A Reuters witness heard five explosions outside the Bataclan music hall, where almost 100 people were being held hostage. Hollande said police were launching an assault at one of the attack sites as he spoke.
A second Reuters reporter later said police had completed an operation at the building. BMF TV said two gunmen had been killed.
Earlier, witnesses said an elite anti-terror unit had taken up positions outside the popular concert venue, which was attacked by two or three gunmen, who were reported to have shouted slogans condemning France's role in Syria.
"We know where these attacks come from," Hollande said, without naming any individual group. "There are indeed good reasons to be afraid."
HIGH ALERT
France has been on high alert ever since Islamist gunmen attacked the satirical weekly Charlie Hebdo and a Kosher supermarket in Paris in January, killing 18 people.
US President Barack Obama and German Chancellor Angela Merkel led a global chorus of solidarity with France and UN Secretary-General Ban Ki-moon condemned the "despicable attacks" and demanded the release of the hostages.
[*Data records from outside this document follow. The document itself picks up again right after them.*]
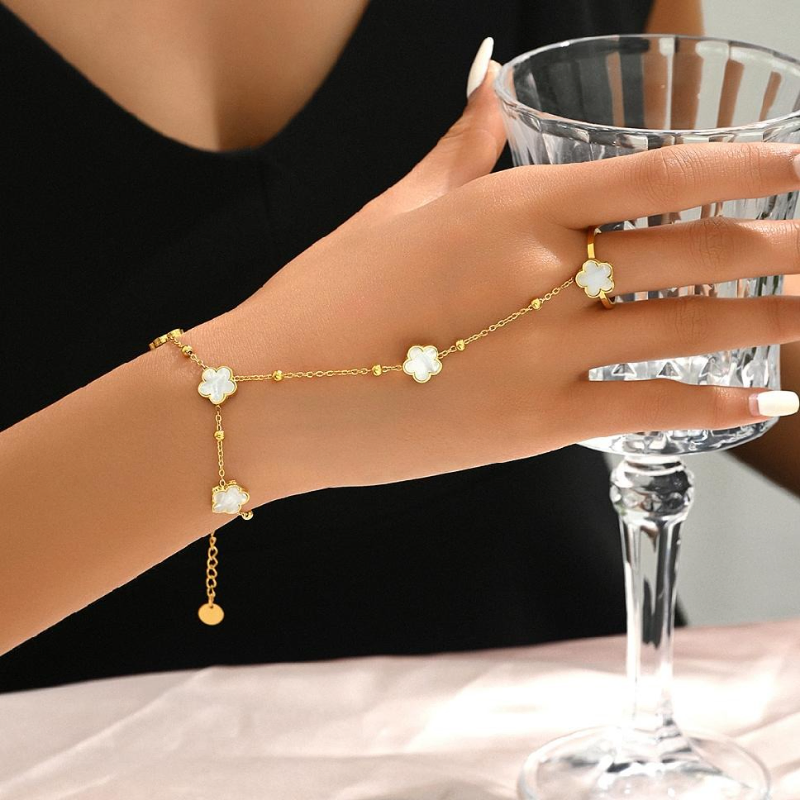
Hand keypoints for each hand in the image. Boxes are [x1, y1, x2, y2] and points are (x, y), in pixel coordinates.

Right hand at [193, 62, 799, 501]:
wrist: (272, 393)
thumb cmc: (322, 296)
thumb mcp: (393, 211)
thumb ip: (460, 150)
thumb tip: (489, 87)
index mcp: (509, 208)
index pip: (662, 176)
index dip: (749, 166)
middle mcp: (543, 274)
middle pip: (695, 255)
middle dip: (782, 249)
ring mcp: (544, 354)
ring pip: (688, 330)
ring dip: (769, 322)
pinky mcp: (532, 425)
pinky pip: (645, 407)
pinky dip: (713, 405)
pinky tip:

Julien Pierce, a journalist from Europe 1 radio, was inside the concert hall when the shooting began. In an eyewitness report posted on the station's website, Pierce said several very young individuals, who were not wearing masks, entered the hall while the concert was under way armed with Kalashnikov assault rifles and started "blindly shooting at the crowd".
"There were bodies everywhere," he said.
French media reported five more or less simultaneous attacks in mid-evening in central Paris and outside the Stade de France stadium in the suburb of Saint-Denis, north of the city centre.
There was no immediate verifiable claim of responsibility but supporters of the Islamic State militant group which controls swathes of Iraq and Syria said in Twitter messages that the group carried them out.
"The State of the caliphate hit the house of the cross," one tweet said.
Three explosions were heard near the Stade de France, where the France-Germany friendly soccer match was being played. A witness said one of the detonations blew people into the air outside a McDonald's restaurant outside the stadium.
The match continued until the end but panic broke out in the crowd as rumours of the attack spread, and spectators were held in the stadium and assembled spontaneously on the pitch.
TF1 television said up to 35 people were dead near the soccer stadium, including two suspected suicide bombers.
Police helicopters circled the stadium as Hollande was rushed back to the interior ministry to deal with the situation.
In central Paris, shooting erupted in mid-evening outside a Cambodian restaurant in the capital's 10th district. There were unconfirmed reports of other shootings in Rue de Charonne in the 11th district and at the central Les Halles shopping and cinema complex.
"There are lots of people here. I don't know what's happening, a sobbing witness who gave her name only as Anna told BFM TV outside the Bataclan hall. "It's horrible. There's a body over there. It's horrible."
The attacks came within days of attacks claimed by Islamic State militants on a Shi'ite Muslim district of southern Beirut in Lebanon, and a Russian tourist aircraft which crashed in Egypt's Sinai Peninsula.
Earlier on Friday, the United States and Britain said they had launched an attack in the Syrian town of Raqqa on a British Islamic State militant known as "Jihadi John" but it was not certain whether he had been killed.